Алина порылась в кармане и достала оттуда смятый бледно-розовый рекламный буклет, такие обычно раздают в переходах. И бросила его в воду. Режущим глаза розовым пятном тот отплыл от берега, и покачиваясь на волнах, стал кружился в каком-то медленном течении. Алина попыталась представить, как могла бы она разозлиться на эту салфетку, оказавшуюся вдруг в неподобающем месте – наверное, это некрасиво, но это не может быть причиной ярости, никак…

Шорох где–то за спиной заставил ее вздрогнуть. Вверх по тропинке ковыляла бабка с лыжными палками, казалось, она не совсем рассчитала силы. Крутой склон давался нелегко, и все же, с гордым видом она карабкалась вверх. Громко шаркая, бабка прошла мимо и скрылась за поворотом среди ветвей.

Алина проводила ее тревожным взглядом. Какая то внезапно–неприятная мысль пришла ей в голову. Она понимала и не отрицала для себя, что боится этой бабки, как и любого незнакомого человека, особенно сейчас, когда ей так неспокойно. И всегда было понятно, что страшно ей вовсе не потому, что эта маленькая сгорбленная старушка, едва переставляющая ноги, представляет какую-то физическую угрозу. Она, Алина, боится, потому что где-то мимо проходит «человек».

В полусумраке  показалось, что в этой бабке она видит образ отца – и именно его боится в ней, боится этих оскаленных желтых зубов и дрожащих тонких губ, боится этого яростного и одновременно испуганно– затравленного взгляда, боится этого громкого, жгучего голоса , который будто затекает в мозг, как какая-то очень холодная, липкая жидкость, проникает в каждую клеточку тела. В этой несчастной бабке, и во всех других —в учителе и Вовке, одноклассниках и любом, кого бы она ни встретила, она видит этот образ —и она боится этих болезненных эмоций, тех эмоций, что происходят из ниоткуда и ни зачем не нужны, их в отце не предсказать и не предотвратить. Тот спрут, что всплывает откуда-то со дна, который душит ее – это и есть этот образ страха. И она не может объяснить своему мозгу, что эта бабка – это другое, что люди другие – сколько раз она пыталась, но ничего не получалось. И если так, почему тогда это должно получиться теперь? Этот бессмысленный страх выше и сильнее разума!

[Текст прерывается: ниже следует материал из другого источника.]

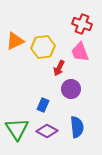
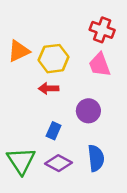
red arrow: (59, 68) -> (49, 88), moved, turned 63

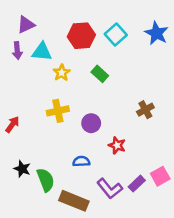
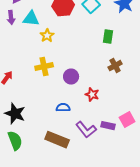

Сами черты человеческого лица, какое бы оно ни было, всегда будут напоминать ей образ отца… Она всегда будет бояться этой боли, и будет бояться людей, и всегда будет их избегать.

«1,2, 3, и еще много-много» – возникли откуда то вдруг слова учителя – «если сложить их вместе, то они образуют массивы, как будто тяжелый мешок, понимаешь ?»

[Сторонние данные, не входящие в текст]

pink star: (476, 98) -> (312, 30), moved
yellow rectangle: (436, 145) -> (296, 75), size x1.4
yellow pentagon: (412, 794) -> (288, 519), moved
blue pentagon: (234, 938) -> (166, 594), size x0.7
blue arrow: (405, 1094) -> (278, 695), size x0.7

Алина вновь попыталась представить этого спрута, которого научилась ощущать после школы. И будто бы цепляясь за недавнее неприятное событие, в голове начали всплывать давно забытые моменты – бесчисленные слова и обрывки фраз, наполненные и пропитанные все той же тянущей болью.

–Да, это массив, – сказала Алина, – это массив воспоминаний, много-много воспоминаний… Спрут состоит из них.

Алине стало очень жалко себя.

– Ведь я и не жила никогда…. – подумалось ей.

– Вся моя жизнь – это сидеть в углу с опущенной головой! Никогда я не была настоящей! Сколько моментов я упустила!.. И зачем тогда это все? Ради чего тогда я хожу по земле? – спросила она вновь, обращаясь не то к черной воде, не то к Богу.

«Прощай земля, весь мир прощай, меня поймали в сеть – но жалок тот, кто смерти ждет, не смея умереть!» —вспомнились слова знакомой песни.

Глава 5.

Солнце скрылось за облаками, небо постепенно захватывали тучи, стало холоднее и ветер погнал по пруду мелкую рябь. Кружась в воздухе, рядом с Алиной приземлился крупный алый листок какого-то кустарника, густо рассаженного природой по всему парку, но названия никто не знал. Загнутый по краям, формой этот листок напоминал лодочку, и покачиваясь от ряби, плыл в сторону Алины. Ей вспомнились  руки измазанные в клее, и 2 пальца, которые она никак не могла разлепить, когда в детстве делала кораблик из листа и зубочистки, и хотела подарить его сестре.